The love that movie crowds had for both actresses wasn’t strong enough to propel either film to box office success. The Truth About Spring and Moment to Moment received lousy reviews and dismal box-office returns, leading some to question how powerful each actress’s bankability was. But the bombing of the two films can’t be blamed squarely on Mills’ or Seberg’s pull with audiences. Each title belonged to a genre that had long been put to bed by the time the cameras rolled. Moment to Moment recalled the noir heyday of the 40s, while The Truth About Spring felt like the kind of second-rate Disney fare that mid-60s audiences were already growing tired of. It’s true, looking at each movie today, they just weren’t up to the standards each actress’s fan base wanted to see her in at that point in time. But with the decade in film moving quickly to stark realism and boundary-pushing stories, this pair of titles was simply too out of touch.
The parallels between Seberg and Mills would extend beyond their hair color and industry standings. Following these releases, both actresses more or less worked exclusively in their native countries with mixed results. There would be the flops, of course. Seberg’s turn in Paint Your Wagon is far from her finest moment, and Mills couldn’t seem to find much success despite being front and center of the British independent film scene of the late 60s and 70s. But there were also successes as well. Seberg found herself in one of the biggest movies of the year with Airport, while Mills had a substantial hit following her first post-Disney outing, the charming comedy The Trouble with Angels. It should also be pointed out that neither actress was immune to scandal during their time. Seberg got into trouble with the FBI due to her activism around the same time that Mills made headlines for marrying her much older director Ray Boulting.

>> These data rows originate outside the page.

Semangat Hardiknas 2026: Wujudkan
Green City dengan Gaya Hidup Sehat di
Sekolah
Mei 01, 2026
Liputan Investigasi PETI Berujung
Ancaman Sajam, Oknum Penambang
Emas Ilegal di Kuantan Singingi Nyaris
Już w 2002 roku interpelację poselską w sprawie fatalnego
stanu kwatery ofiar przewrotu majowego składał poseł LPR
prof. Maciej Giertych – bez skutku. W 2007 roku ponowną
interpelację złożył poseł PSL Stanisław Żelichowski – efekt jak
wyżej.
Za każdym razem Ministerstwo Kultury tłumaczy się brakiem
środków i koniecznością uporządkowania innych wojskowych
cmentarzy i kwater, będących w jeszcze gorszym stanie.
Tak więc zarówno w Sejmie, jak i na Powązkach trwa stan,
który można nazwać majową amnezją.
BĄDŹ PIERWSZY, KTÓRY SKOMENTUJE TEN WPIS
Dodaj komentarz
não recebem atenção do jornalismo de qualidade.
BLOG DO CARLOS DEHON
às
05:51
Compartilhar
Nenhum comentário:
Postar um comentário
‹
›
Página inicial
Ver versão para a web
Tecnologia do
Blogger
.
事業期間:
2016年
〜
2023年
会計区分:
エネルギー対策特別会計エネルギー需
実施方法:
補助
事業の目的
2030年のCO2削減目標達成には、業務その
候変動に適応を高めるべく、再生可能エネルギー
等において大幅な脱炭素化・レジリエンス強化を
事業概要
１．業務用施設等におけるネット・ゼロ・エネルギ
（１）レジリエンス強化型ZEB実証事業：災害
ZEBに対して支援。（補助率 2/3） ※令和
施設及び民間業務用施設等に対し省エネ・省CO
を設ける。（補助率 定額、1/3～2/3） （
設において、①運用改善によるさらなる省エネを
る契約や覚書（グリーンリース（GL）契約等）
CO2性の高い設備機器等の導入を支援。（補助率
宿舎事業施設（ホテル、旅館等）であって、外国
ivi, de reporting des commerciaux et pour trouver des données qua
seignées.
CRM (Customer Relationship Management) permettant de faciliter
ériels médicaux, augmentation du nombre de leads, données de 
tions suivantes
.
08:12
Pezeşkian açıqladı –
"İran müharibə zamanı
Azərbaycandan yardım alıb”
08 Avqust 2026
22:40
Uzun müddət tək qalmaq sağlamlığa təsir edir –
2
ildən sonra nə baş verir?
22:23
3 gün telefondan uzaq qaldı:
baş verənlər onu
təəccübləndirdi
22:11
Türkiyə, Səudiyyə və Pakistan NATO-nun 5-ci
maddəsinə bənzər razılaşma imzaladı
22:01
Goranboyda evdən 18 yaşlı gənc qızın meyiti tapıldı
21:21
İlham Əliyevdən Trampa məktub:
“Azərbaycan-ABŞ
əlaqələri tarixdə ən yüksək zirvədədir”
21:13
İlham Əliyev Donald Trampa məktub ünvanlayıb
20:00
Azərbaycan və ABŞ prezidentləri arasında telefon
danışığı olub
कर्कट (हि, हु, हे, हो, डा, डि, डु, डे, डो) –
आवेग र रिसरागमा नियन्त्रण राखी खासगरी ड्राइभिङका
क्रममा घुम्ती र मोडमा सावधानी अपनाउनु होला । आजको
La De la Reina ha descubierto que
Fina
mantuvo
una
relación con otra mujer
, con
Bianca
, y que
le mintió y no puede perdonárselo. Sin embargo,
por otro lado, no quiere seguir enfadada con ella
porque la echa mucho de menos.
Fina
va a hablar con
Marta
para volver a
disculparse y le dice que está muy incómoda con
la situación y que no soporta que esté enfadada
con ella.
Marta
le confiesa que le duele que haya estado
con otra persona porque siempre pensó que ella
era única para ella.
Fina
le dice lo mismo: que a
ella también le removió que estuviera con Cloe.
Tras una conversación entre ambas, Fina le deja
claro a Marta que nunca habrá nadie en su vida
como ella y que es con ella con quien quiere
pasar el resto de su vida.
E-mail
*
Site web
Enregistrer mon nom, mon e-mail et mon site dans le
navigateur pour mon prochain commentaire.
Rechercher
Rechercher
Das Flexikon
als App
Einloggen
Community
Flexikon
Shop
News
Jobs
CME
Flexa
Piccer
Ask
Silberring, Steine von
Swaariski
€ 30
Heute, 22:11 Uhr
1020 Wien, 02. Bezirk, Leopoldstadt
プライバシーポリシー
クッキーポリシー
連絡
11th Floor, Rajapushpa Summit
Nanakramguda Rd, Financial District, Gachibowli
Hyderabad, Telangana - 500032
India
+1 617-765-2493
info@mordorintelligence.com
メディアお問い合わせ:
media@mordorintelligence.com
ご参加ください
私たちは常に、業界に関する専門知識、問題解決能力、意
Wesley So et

If Moment to Moment and The Truth About Spring don’t exactly cry out for the kind of reappraisal that’s being given to so many forgotten works today, the filmmakers behind them did at least have a sense of what their respective leading ladies were capable of. It should be clear to fans watching them that any success the movies enjoy is purely because of what the two actresses bring to them. Neither movie showed the best of Mills or Seberg. Yet in both instances, the camera remained somewhat aware of the power each one displayed whenever they stepped on set and how they could always count on audiences to fall in love with them a little bit more every single time.
Moment to Moment and The Truth About Spring are now available on Blu-Ray and DVD from Kino Lorber.